As far as I can tell you’ve never once discussed Scott Sumner’s views on Fed policy, even though there’s a credible case to be made that he’s saying exactly what Bernanke would be saying if he were free from all PR and political constraints. He’s an interesting and prolific blogger who’s been recommended very highly by Tyler Cowen, and has been engaged in some very important debates with Arnold Kling, Brad DeLong, and Paul Krugman. He blogs at http://www.themoneyillusion.com/ , and you may find http://www.themoneyillusion.com/?p=3554 interesting on the subject of trills.

Posted by jplewicke | Report as abusive

Our country has yet to place into affect any measures whether it be policy, regulation or legislation that would prevent another systemic failure. We are passively burying our heads in the sand and saving incompetent industry leaders who made foolish decisions by PROVIDING them with more funds to speculate with the goal of making them solvent again. These institutions could not withstand the last onslaught of market discipline when they had hoards of cash, the next tidal wave will end their existence.

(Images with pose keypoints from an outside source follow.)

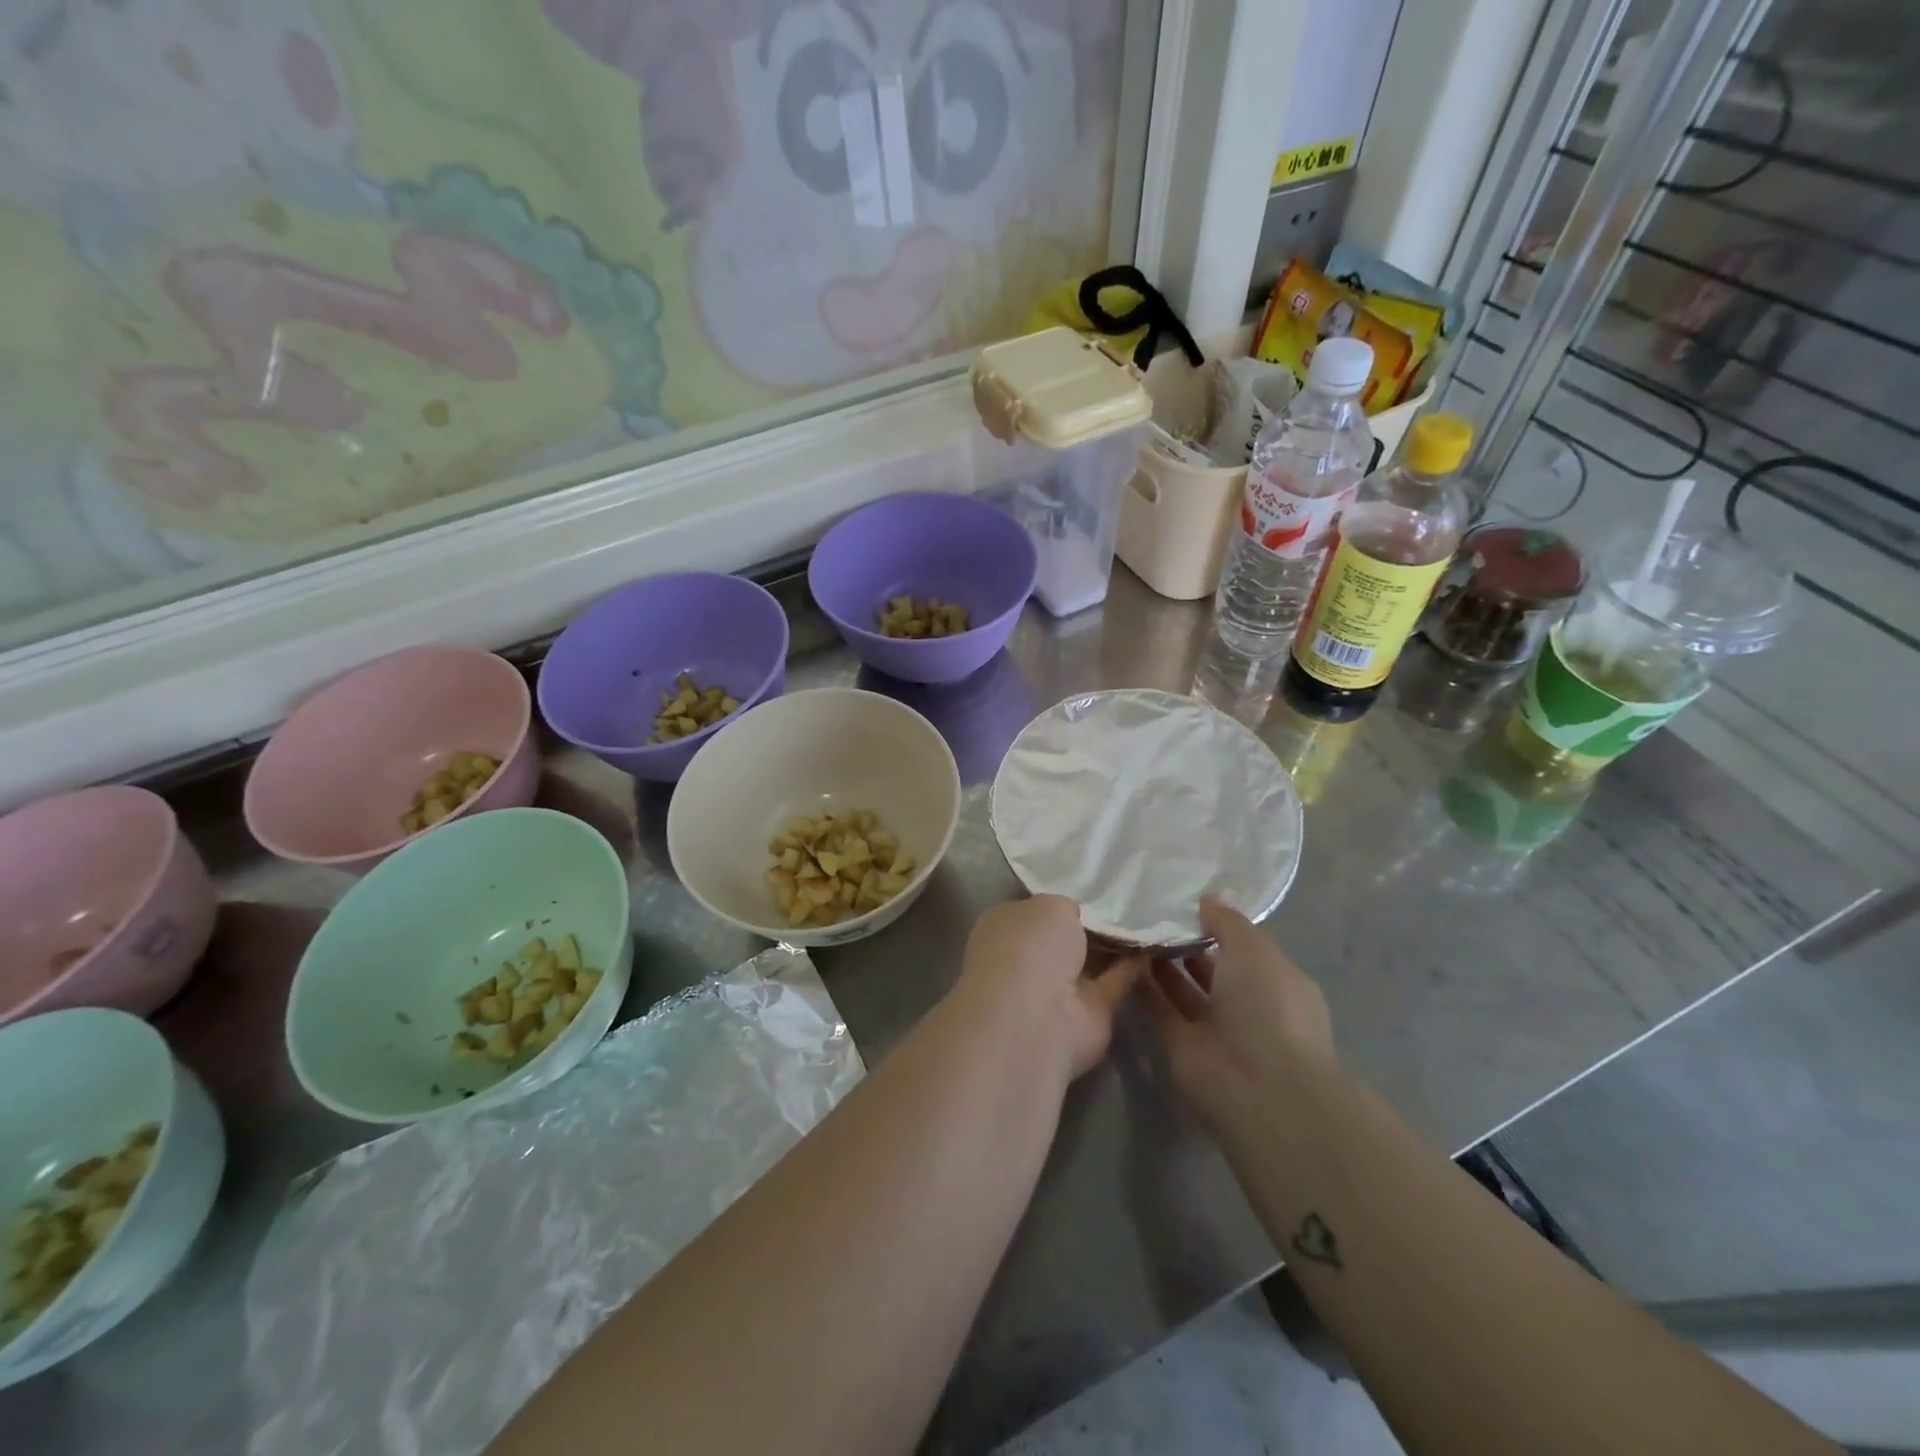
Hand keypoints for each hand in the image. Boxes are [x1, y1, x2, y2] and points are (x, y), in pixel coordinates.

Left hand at [954, 896, 1142, 1079]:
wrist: (1036, 1017)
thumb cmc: (1030, 946)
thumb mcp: (1049, 905)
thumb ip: (1063, 909)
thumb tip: (1072, 916)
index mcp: (1003, 928)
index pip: (1031, 910)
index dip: (1055, 900)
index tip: (1085, 890)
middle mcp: (1025, 960)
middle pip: (1060, 939)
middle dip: (1084, 925)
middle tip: (1122, 903)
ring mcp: (1054, 990)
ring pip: (1086, 963)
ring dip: (1110, 948)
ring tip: (1144, 921)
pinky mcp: (1086, 1015)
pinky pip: (1111, 983)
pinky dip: (1130, 969)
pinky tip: (1152, 947)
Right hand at [1141, 896, 1337, 1144]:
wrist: (1258, 1085)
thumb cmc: (1268, 1006)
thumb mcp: (1253, 949)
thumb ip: (1227, 922)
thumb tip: (1207, 899)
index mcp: (1275, 981)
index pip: (1244, 948)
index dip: (1217, 925)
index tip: (1184, 901)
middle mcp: (1247, 1005)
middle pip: (1212, 969)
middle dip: (1186, 944)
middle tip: (1149, 912)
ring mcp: (1215, 1029)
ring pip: (1183, 990)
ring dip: (1161, 964)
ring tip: (1132, 929)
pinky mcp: (1183, 1047)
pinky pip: (1160, 1010)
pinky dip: (1144, 989)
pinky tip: (1123, 959)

When an event occurs that was given 0 to infitesimal probability of occurence so as to not be reflected in financial analysts regression models or whatever failed statistical methodology used, there are but a few choices to protect ourselves from future narrowmindedness. I’ve listed two: One: institute fundamental measures that prevent the repeat of the outlier event so your model now reflects a new normal as best as you can foresee or Two: do nothing (as we are doing) but adjust your expected rate of returns by discounting the previously unknown risk that you are NOW aware of and which now has a higher probability of occurence(or as in the last meltdown, known but dismissed).

Our country has failed to do either which is now in evidence by: One) zero legislation and continued government support of incompetent financial managers and more sadly, our elected officials; Two) the level of stocks.

This can only mean that the frequency and severity of meltdowns will increase until we adapt.